Exercise inputs Start Marker

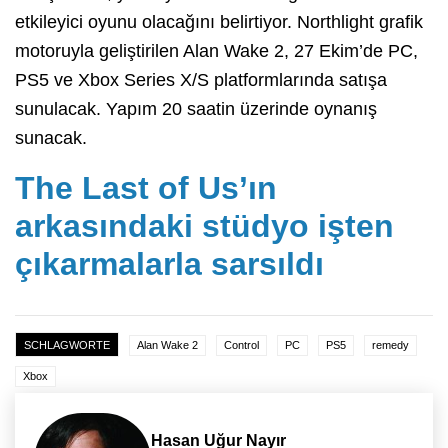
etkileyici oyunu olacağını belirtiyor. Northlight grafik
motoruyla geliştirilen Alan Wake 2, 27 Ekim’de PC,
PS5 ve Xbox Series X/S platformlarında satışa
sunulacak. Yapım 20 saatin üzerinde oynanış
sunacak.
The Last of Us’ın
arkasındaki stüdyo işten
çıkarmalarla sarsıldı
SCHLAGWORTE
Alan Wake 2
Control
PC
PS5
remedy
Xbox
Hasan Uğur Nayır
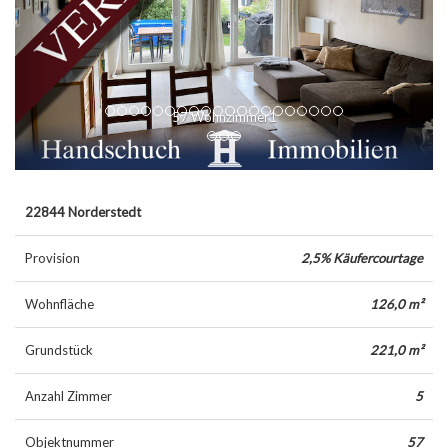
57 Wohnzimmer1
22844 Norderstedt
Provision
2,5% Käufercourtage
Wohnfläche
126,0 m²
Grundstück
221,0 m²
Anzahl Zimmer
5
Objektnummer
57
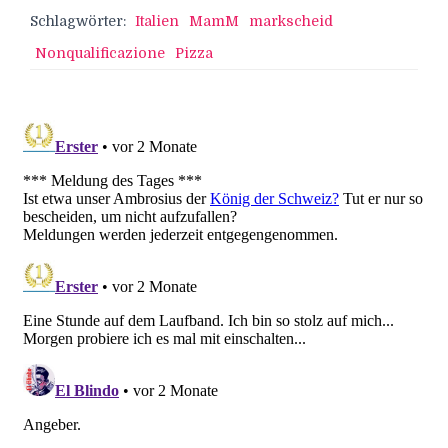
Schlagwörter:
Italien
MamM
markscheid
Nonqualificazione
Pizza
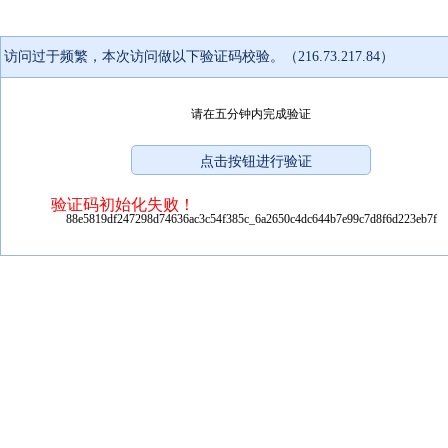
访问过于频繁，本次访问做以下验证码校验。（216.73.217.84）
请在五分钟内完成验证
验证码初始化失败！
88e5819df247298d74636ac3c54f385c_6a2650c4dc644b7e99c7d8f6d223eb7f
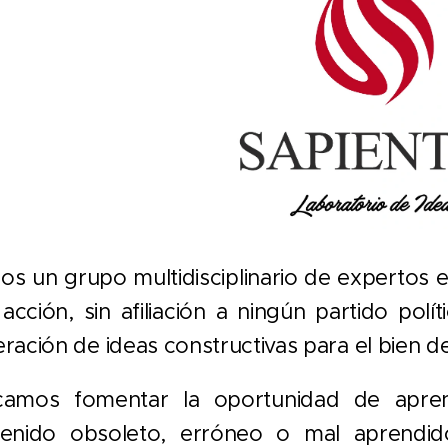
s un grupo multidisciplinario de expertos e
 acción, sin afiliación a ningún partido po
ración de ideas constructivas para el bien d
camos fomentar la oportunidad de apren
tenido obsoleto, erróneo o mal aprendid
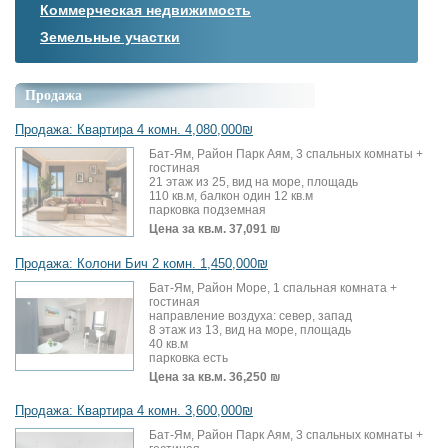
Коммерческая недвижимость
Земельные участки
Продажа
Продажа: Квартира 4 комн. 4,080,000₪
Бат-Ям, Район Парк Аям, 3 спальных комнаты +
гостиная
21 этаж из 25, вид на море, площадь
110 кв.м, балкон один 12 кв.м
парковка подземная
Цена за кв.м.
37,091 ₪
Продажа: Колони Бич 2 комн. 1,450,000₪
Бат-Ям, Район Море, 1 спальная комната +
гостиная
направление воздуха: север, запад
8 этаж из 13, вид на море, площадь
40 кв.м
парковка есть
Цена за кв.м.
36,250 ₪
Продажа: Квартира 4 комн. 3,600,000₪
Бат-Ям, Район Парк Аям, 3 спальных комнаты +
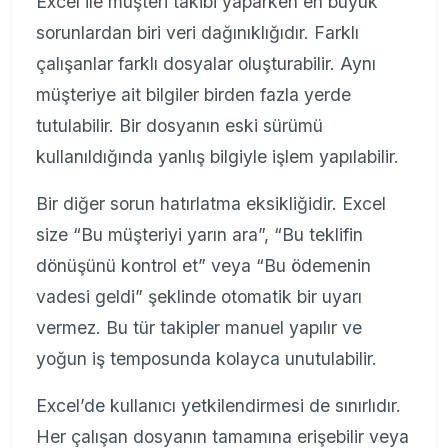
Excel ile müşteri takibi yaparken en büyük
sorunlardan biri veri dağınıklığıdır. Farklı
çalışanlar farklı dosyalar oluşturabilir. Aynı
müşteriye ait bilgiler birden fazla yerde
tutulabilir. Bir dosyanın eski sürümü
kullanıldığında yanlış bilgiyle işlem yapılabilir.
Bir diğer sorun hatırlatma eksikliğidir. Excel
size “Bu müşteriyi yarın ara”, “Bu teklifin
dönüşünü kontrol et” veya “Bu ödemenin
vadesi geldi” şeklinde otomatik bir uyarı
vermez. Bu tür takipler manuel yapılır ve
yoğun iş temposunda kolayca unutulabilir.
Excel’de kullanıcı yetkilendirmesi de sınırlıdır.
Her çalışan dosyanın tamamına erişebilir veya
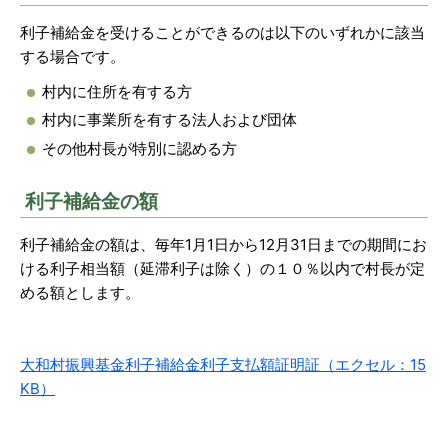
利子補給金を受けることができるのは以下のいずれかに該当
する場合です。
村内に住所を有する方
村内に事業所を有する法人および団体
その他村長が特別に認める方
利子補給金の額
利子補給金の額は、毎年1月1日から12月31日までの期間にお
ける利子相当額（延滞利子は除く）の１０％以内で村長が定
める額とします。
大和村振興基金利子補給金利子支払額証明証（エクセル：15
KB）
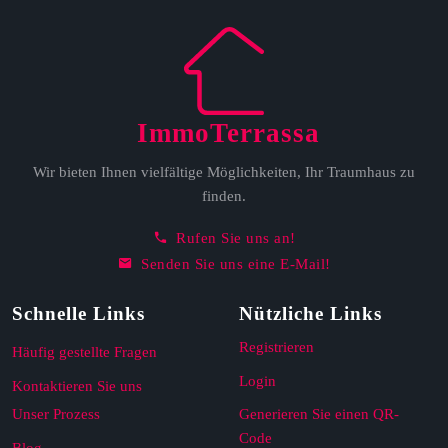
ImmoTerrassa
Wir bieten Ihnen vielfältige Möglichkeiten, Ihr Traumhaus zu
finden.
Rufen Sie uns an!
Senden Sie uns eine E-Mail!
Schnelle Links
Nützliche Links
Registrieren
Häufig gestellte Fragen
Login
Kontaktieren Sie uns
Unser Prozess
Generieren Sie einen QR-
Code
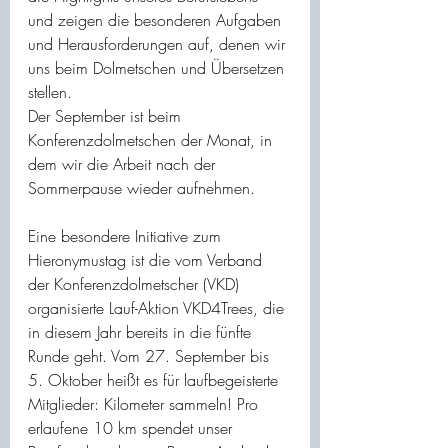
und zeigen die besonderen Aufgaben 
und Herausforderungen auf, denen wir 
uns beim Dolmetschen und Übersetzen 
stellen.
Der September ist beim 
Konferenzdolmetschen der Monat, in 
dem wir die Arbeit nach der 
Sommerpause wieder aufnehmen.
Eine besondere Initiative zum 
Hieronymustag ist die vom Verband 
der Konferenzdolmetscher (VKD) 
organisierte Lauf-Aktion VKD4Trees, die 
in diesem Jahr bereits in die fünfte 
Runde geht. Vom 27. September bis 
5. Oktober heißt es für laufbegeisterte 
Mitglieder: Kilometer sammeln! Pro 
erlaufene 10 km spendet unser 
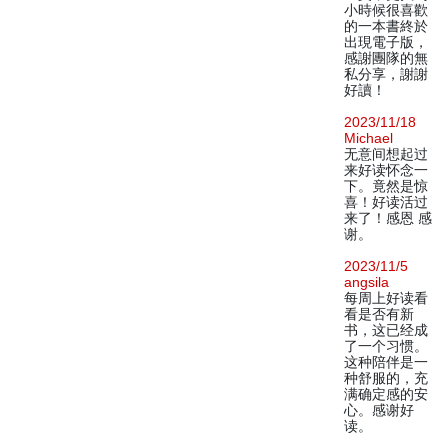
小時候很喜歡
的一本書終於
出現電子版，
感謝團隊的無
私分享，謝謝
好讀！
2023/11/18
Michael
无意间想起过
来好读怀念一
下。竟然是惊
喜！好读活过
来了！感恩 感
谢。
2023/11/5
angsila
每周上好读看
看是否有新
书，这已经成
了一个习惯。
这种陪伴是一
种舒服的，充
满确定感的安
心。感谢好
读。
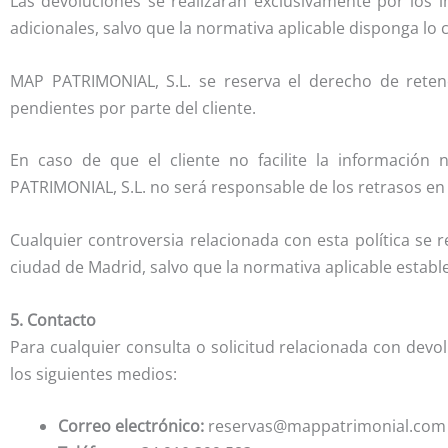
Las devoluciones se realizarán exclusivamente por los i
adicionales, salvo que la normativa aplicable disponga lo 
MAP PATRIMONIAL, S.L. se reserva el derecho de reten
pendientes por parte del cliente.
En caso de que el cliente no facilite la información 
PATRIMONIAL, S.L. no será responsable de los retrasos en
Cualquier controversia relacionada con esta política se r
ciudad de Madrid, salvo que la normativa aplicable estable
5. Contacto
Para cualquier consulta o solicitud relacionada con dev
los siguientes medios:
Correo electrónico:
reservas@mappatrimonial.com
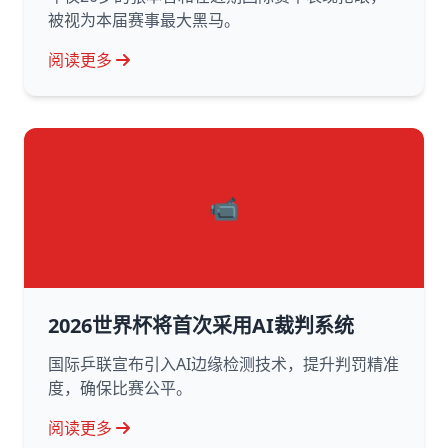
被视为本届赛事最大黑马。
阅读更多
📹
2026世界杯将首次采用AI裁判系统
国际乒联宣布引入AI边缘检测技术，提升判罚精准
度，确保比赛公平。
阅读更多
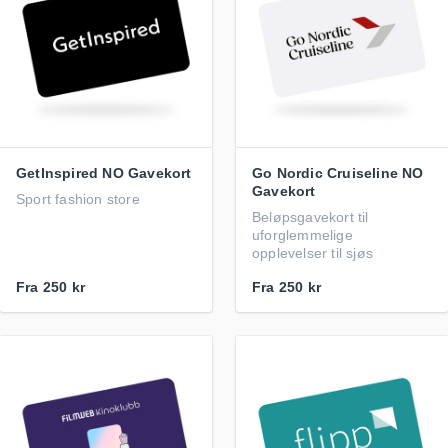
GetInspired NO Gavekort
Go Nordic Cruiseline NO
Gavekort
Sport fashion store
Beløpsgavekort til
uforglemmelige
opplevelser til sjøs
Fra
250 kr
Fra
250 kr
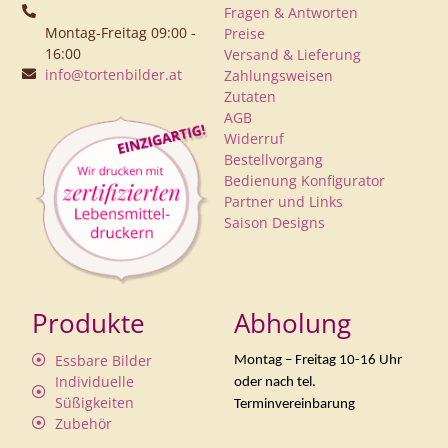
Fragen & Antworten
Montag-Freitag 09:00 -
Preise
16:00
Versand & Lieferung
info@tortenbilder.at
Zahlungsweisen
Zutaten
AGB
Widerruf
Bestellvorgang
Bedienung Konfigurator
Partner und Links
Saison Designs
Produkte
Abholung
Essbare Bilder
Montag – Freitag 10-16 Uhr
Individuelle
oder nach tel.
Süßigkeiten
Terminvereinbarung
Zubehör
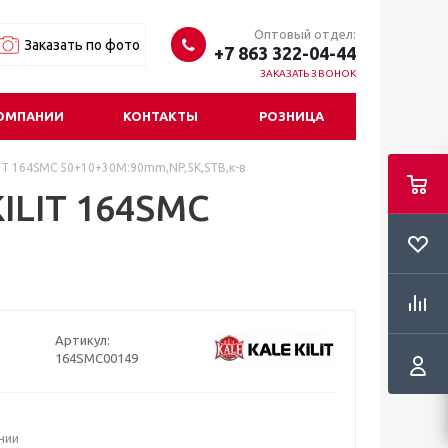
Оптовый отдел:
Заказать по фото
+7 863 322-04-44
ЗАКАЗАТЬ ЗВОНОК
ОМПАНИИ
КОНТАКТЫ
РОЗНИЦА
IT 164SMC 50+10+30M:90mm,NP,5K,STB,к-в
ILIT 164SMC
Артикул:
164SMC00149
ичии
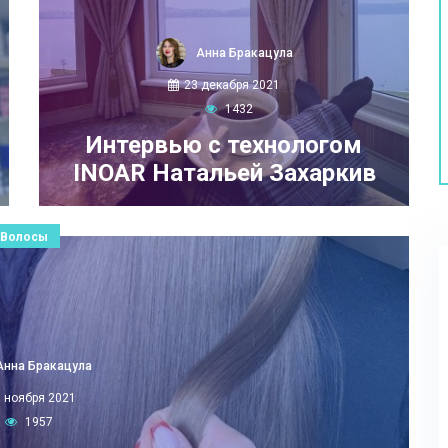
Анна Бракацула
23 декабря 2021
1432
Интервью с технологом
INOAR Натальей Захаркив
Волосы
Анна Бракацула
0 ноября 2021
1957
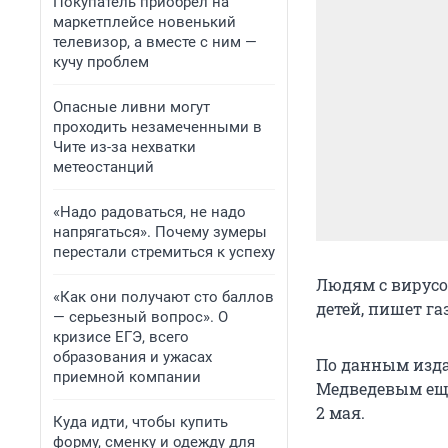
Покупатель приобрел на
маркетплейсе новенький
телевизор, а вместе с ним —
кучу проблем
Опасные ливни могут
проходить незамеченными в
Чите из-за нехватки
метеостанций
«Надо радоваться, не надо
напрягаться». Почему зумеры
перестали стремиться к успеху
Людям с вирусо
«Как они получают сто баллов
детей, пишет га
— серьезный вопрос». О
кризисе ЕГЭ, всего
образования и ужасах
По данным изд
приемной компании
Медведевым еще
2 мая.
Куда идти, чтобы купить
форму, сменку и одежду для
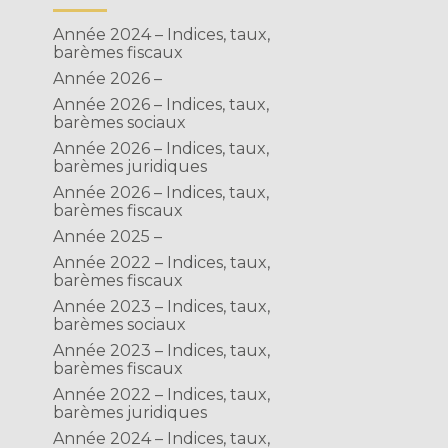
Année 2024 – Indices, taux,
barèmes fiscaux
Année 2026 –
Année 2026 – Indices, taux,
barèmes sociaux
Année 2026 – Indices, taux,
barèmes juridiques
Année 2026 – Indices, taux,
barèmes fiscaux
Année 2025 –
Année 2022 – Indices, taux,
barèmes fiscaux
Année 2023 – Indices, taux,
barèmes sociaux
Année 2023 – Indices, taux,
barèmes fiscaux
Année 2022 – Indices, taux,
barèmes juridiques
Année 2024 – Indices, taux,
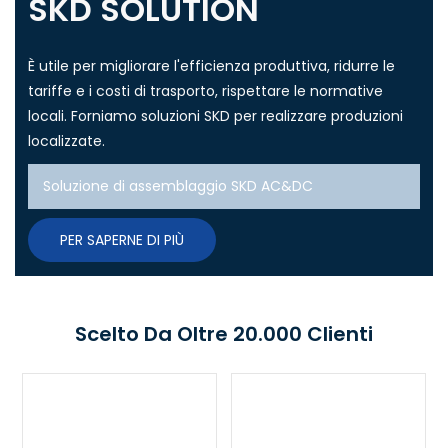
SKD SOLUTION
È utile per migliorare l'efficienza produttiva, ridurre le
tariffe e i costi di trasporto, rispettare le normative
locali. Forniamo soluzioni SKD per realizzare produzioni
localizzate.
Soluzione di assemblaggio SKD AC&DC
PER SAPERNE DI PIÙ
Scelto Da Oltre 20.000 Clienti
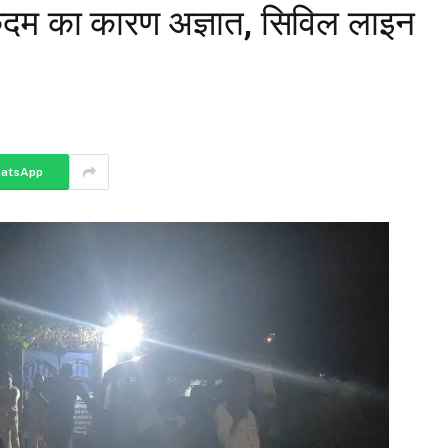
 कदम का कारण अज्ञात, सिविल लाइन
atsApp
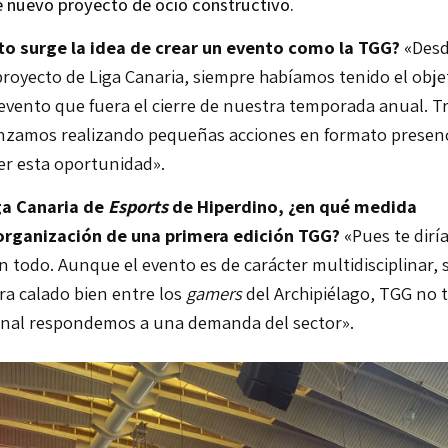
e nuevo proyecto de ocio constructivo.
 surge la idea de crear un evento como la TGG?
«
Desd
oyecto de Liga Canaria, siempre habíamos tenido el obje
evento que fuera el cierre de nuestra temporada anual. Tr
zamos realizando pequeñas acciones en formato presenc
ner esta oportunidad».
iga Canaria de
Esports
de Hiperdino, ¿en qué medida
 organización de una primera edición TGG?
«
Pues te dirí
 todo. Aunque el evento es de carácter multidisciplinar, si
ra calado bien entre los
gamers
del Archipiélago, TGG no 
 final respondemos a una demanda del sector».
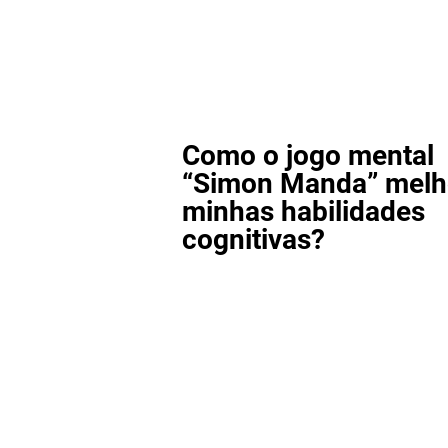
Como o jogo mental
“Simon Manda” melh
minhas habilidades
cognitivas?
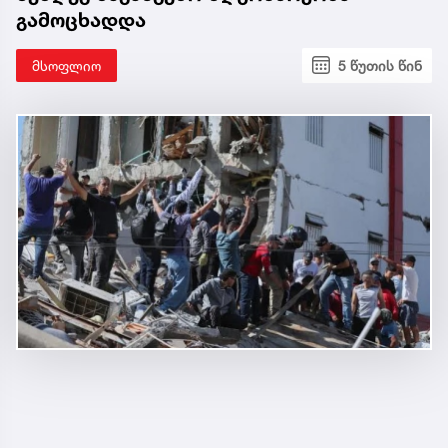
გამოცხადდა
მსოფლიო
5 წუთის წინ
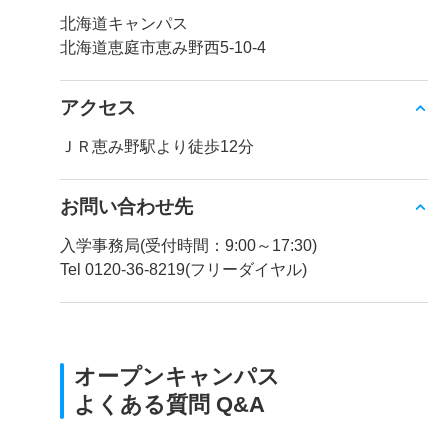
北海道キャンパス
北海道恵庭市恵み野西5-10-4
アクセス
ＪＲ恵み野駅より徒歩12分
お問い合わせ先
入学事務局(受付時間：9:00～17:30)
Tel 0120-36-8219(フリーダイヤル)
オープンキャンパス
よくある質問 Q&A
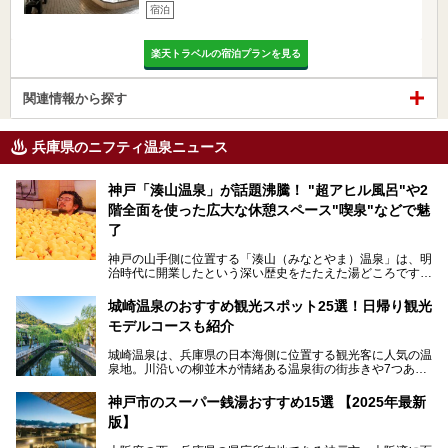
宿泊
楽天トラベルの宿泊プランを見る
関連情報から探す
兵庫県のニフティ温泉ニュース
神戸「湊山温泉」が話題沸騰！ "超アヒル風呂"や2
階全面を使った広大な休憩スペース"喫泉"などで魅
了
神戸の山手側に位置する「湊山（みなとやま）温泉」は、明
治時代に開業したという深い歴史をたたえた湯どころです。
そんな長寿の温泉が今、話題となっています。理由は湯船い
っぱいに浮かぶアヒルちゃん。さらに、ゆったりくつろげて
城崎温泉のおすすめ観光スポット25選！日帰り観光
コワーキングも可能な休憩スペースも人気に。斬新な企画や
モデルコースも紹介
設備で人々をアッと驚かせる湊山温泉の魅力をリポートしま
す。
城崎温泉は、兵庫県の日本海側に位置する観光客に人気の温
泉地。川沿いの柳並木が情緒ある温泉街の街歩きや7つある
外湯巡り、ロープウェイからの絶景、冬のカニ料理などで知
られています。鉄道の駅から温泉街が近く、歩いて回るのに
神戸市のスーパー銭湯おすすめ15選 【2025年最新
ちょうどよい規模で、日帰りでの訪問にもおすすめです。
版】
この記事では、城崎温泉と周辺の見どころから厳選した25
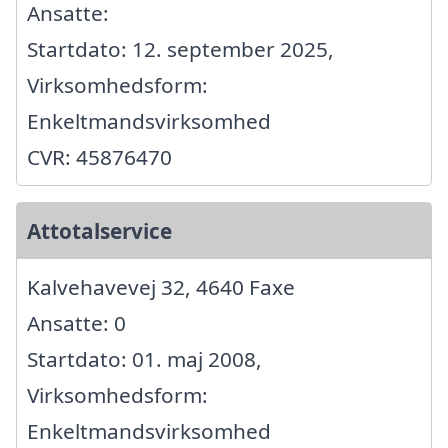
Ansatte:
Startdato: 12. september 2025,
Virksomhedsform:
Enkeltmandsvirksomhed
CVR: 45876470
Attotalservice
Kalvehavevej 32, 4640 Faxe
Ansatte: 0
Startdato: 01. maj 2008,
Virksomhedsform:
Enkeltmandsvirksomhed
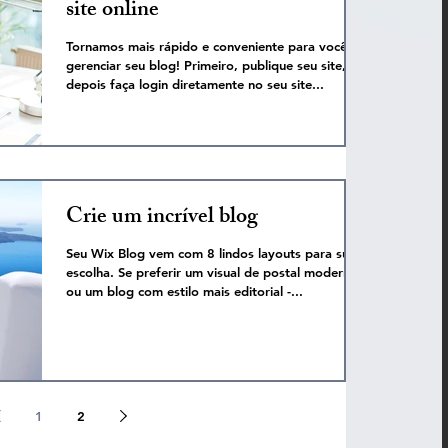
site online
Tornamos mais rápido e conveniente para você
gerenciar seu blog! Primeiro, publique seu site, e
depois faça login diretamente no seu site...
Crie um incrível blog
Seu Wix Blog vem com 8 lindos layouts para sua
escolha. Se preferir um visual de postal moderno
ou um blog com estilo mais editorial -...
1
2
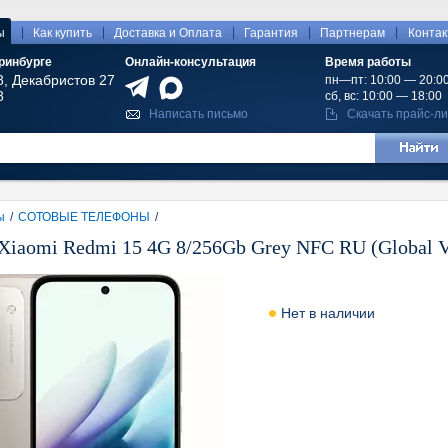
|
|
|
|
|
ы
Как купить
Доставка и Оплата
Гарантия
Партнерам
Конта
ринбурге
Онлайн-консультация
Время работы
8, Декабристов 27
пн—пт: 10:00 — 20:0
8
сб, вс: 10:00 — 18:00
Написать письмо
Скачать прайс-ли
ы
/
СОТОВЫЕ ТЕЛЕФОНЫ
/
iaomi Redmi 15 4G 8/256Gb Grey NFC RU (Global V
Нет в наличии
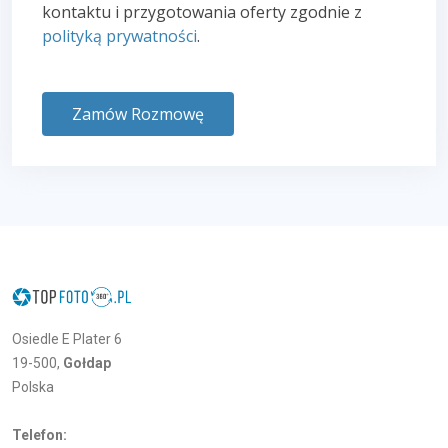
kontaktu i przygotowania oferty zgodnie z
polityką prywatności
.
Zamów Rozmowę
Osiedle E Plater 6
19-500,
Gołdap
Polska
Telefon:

Exercise inputs End Marker

(Assignment): Search the entries for the word "dosyanın" and pick out every line that holds it.

(Exercise result):
tutulabilir. Bir dosyanın eski sürümü
Her çalışan dosyanın tamamına erişebilir veya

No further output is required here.